Body or hand keypoint data
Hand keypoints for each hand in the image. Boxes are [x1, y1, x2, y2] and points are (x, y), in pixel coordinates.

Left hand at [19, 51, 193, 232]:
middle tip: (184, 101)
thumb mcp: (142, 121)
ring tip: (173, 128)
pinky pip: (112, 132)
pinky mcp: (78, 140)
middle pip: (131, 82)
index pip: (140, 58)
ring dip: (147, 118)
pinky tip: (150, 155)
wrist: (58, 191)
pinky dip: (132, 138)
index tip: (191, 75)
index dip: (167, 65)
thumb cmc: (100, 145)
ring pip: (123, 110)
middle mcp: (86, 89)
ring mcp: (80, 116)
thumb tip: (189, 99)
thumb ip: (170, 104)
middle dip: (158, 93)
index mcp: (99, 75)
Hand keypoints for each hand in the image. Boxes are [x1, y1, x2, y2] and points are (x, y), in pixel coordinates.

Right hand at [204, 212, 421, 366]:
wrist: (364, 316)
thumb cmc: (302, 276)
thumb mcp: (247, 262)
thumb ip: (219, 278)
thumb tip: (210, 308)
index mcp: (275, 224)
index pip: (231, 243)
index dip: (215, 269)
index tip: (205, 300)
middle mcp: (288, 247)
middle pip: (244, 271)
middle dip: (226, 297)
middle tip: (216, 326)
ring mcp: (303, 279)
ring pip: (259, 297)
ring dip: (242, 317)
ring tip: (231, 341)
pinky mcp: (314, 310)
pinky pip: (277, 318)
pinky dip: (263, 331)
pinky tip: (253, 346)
* * *
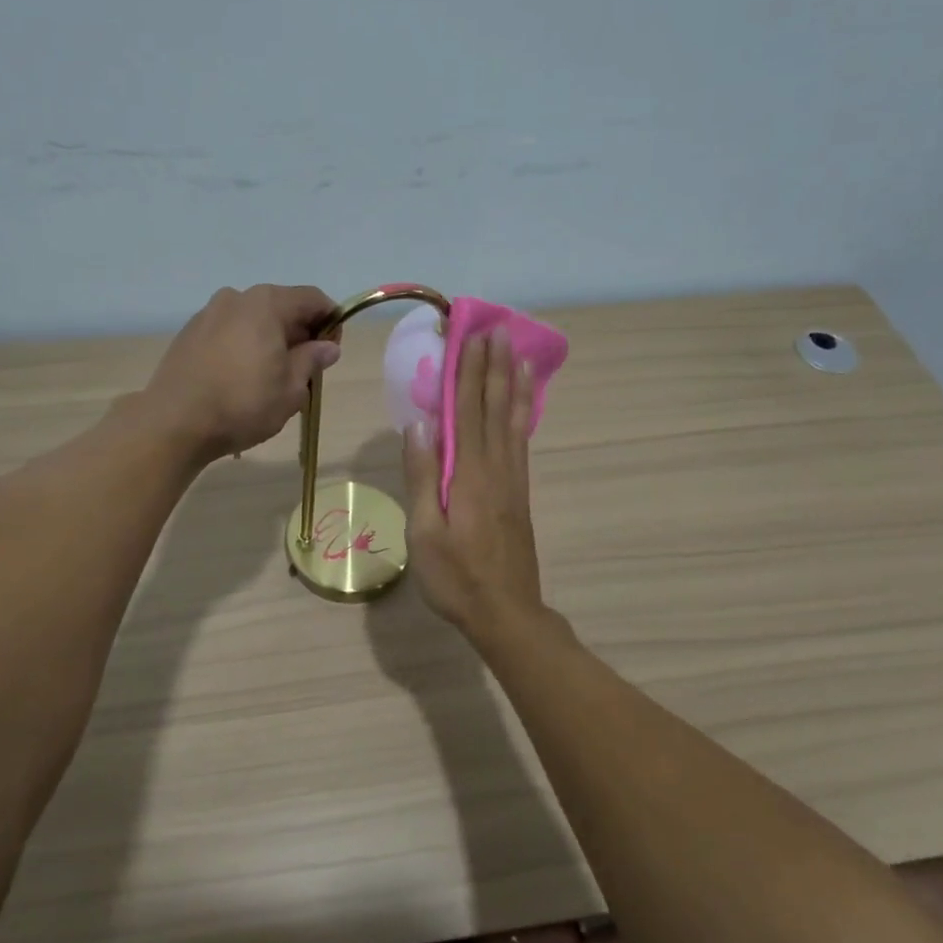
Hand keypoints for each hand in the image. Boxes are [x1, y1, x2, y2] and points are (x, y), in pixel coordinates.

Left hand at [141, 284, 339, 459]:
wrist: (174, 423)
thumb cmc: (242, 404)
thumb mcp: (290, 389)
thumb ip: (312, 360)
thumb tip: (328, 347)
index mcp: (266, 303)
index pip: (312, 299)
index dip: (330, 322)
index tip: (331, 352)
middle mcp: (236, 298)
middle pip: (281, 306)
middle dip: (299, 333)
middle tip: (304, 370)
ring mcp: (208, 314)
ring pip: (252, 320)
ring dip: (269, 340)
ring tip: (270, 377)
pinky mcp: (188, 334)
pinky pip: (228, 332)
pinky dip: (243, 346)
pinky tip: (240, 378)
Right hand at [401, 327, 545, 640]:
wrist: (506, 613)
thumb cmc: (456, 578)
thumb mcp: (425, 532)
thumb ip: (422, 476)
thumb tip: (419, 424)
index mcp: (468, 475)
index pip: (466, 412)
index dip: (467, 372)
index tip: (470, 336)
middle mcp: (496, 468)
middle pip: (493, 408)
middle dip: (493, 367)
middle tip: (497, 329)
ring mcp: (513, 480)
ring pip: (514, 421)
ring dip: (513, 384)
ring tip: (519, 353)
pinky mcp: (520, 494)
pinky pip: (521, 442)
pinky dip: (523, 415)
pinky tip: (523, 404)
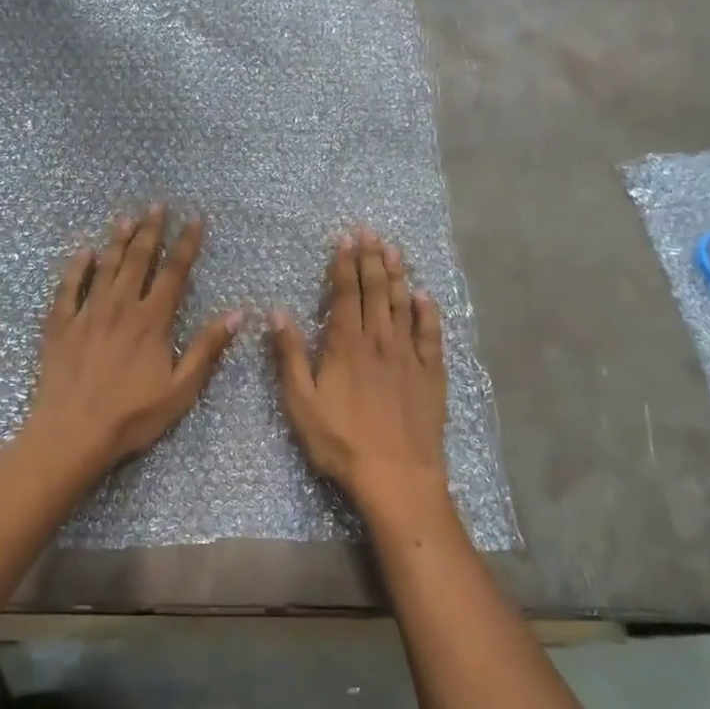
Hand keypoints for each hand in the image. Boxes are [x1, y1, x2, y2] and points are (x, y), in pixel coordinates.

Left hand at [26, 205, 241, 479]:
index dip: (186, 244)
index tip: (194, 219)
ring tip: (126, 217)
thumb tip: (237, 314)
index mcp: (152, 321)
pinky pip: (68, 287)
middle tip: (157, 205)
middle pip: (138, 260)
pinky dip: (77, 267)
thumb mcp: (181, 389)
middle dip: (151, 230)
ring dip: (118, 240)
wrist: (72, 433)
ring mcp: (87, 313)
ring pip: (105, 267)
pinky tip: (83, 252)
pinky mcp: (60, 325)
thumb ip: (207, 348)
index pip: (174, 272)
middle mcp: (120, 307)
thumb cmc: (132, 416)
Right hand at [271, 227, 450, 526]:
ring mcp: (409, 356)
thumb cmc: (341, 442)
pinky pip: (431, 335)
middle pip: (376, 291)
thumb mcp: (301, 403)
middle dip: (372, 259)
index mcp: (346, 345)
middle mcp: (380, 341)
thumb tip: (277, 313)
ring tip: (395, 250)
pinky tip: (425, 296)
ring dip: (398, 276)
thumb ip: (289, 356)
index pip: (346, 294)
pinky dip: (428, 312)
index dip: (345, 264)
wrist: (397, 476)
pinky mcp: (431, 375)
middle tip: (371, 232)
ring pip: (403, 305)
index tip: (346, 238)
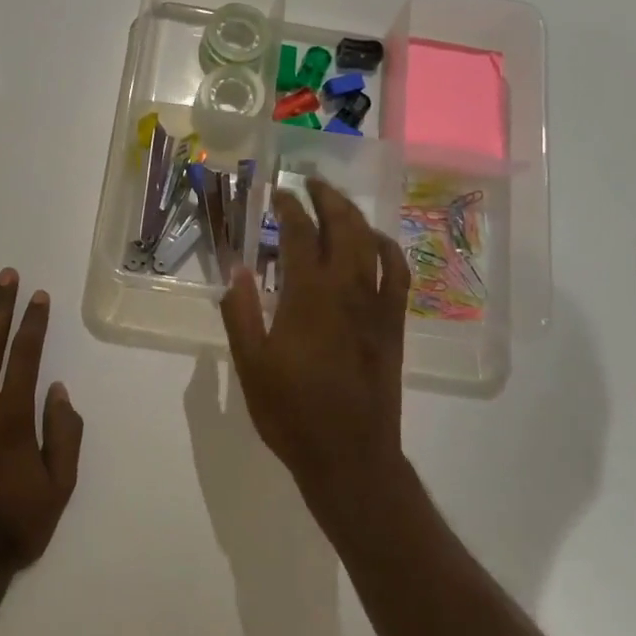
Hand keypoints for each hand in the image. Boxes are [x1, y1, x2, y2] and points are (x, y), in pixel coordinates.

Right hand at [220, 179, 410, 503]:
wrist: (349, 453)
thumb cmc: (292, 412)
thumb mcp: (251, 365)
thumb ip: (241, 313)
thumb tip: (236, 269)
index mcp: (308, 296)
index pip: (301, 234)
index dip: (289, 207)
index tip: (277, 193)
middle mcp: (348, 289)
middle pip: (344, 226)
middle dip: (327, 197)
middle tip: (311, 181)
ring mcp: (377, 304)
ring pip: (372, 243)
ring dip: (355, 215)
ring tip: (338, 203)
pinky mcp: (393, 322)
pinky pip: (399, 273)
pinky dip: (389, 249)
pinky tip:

- **Work to complete**: Beginning with the line above that contains "wrist: (364, 316)", copy each line exactly up to and including the line that contains "pinky mcp: (314, 310)", and go no further.

- **Answer for this exercise**:
wrist: (364, 316)
thumb cmc: (302, 276)
thumb mcp: (247, 262)
thumb ip: (219, 278)
thumb tip: (210, 308)
index mcp: (275, 224)
index pip: (231, 243)
index dip: (215, 269)
index tip: (205, 300)
middle mcp: (288, 247)
middle pip: (244, 271)
middle dip: (226, 297)
middle tip: (216, 326)
ring mcp: (303, 279)
ring pip: (259, 297)
ring dip: (242, 317)
ring tip: (231, 341)
pinky mcp: (314, 310)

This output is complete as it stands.